→ EXERCICE A
Indiquez si chaque affirmation correspond au texte sur la radicalisation : (i) les jeunes concernés sont souvent très conscients des risques de manipulation ; (ii) l'entourage des jeunes est particulièrement sensible aux conséquences ; (iii) il vaut mieux attendre avant de demander un soutien professionnel. Répondez par oui ou non et citez les mots exacts du texte qui tranchent.
→ EXERCICE B
Recopiez mot pour mot le passage du texte sur la radicalisation qui s'ouvre sur les mots contenant « Dans ces moments-là, il » et se termine par « Wissenschaft, p. 155-165. ».

→ TEXTE FOURNI
----
Les propositions des groupements extrémistes peuvent exercer un attrait lorsqu’elles offrent aux personnes concernées, après un parcours de vie jusque-là plutôt difficile, les perspectives suivantes :

  • identité et appartenance ;
  • sens ;
  • estime de soi, en raison de la prétention de détenir une vérité exclusive.

La distinction stricte entre le « bien » et le « mal » ou la lutte pour la justice en faveur de groupes qui seraient persécutés ou menacés donnent aux personnes concernées une direction et en appellent à leur solidarité avec les autres membres. Sur le plan émotionnel, les propositions extrémistes offrent la possibilité de compenser par la violence les haines refoulées et de légitimer la violence par le biais d’une idéologie.

Réagir aux processus de radicalisation en tant que personne extérieure
Pour les personnes extérieures, les processus d’adhésion et de radicalisation ne sont souvent pas faciles à comprendre, car les jeunes étaient auparavant guidés par des valeurs et des comportements complètement différents. Les changements, qui interviennent soudainement ou progressivement, peuvent perturber la famille, les amis ou les professionnels qui accompagnent le jeune et entraîner une distanciation vis-à-vis de ce dernier. Les jeunes concernés sont souvent trop peu conscients des risques (de manipulation et d’endoctrinement par le groupement extrémiste) et de la dangerosité (pour eux-mêmes et pour autrui), de même que de la réduction de leurs perspectives (interruption de leur formation, marginalisation). Leur entourage, en revanche, est particulièrement sensible à ces conséquences et souhaiterait pouvoir en protéger les jeunes et « ramener ces derniers à la raison »2.

Dans ces moments-là, il est important de mettre en balance les expériences que font les jeunes et le risque de dérive et – pour une détection précoce – de faire appel suffisamment tôt à un soutien professionnel. En effet, moins les jeunes auront eu le temps d’ancrer dans leur esprit leurs nouvelles conceptions, plus il sera facile de les encourager à se livrer à une autoréflexion critique et à porter leur intérêt pour les problèmes sociaux à un autre niveau.

  • 1 Eser Davolio, Miryam & Lenzo, Daniele (2017). Radikalisierung & Extremismus. Sicher!gsund, Kanton St.Gallen.
  • 2 Eser Davolio, Miryam (2017). Hintergründe jihadistischer Radikalisierung in der Schweiz – eine Fallstudie. In: Hoffmann, Jens & Böckler, Nils (Hrsg). Radikalisierung und extremistische Gewalt: Perspektiven aus dem Fall- und Bedrohungsmanagement. Frankfurt a.M.: Verlag für Polizei und Wissenschaft, p. 155-165.
----
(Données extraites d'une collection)
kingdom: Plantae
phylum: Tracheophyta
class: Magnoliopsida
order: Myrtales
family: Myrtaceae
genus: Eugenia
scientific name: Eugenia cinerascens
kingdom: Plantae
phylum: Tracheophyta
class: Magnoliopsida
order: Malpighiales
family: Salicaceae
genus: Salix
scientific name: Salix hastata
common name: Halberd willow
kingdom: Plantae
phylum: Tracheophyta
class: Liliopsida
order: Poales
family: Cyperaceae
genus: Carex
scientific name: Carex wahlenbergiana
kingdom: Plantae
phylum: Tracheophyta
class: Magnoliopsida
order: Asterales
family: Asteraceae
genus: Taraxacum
----
→ RÉPONSE COMPLÈTE A
(i) Non : « Les jeunes concernés sont souvent trop peu conscients des risques ».
(ii) Oui : « Leur entourage, en revanche, est particulièrement sensible à ces conséquences ».
(iii) Non : « de faire appel suffisamment tôt à un soutien professionnel ».

→ RÉPONSE COMPLÈTE B
Dans ces moments-là, il est important de mettre en balance les expériences que font les jeunes et le risque de dérive et – pour une détection précoce – de faire appel suffisamment tôt à un soutien professionnel. En effet, moins les jeunes auront eu le temps d’ancrer dans leur esprit leurs nouvelles conceptions, plus il sera facile de les encourager à se livrer à une autoréflexion critique et à porter leur intérêt pour les problèmes sociaux à un autre niveau.

  • 1 Eser Davolio, Miryam & Lenzo, Daniele (2017). Radikalisierung & Extremismus. Sicher!gsund, Kanton St.Gallen.
  • 2 Eser Davolio, Miryam (2017). Hintergründe jihadistischer Radikalisierung in der Schweiz – eine Fallstudie. In: Hoffmann, Jens & Böckler, Nils (Hrsg). Radikalisierung und extremistische Gewalt: Perspektiven aus dem Fall- und Bedrohungsmanagement. Frankfurt a.M.: Verlag für Polizei und Wissenschaft, p. 155-165.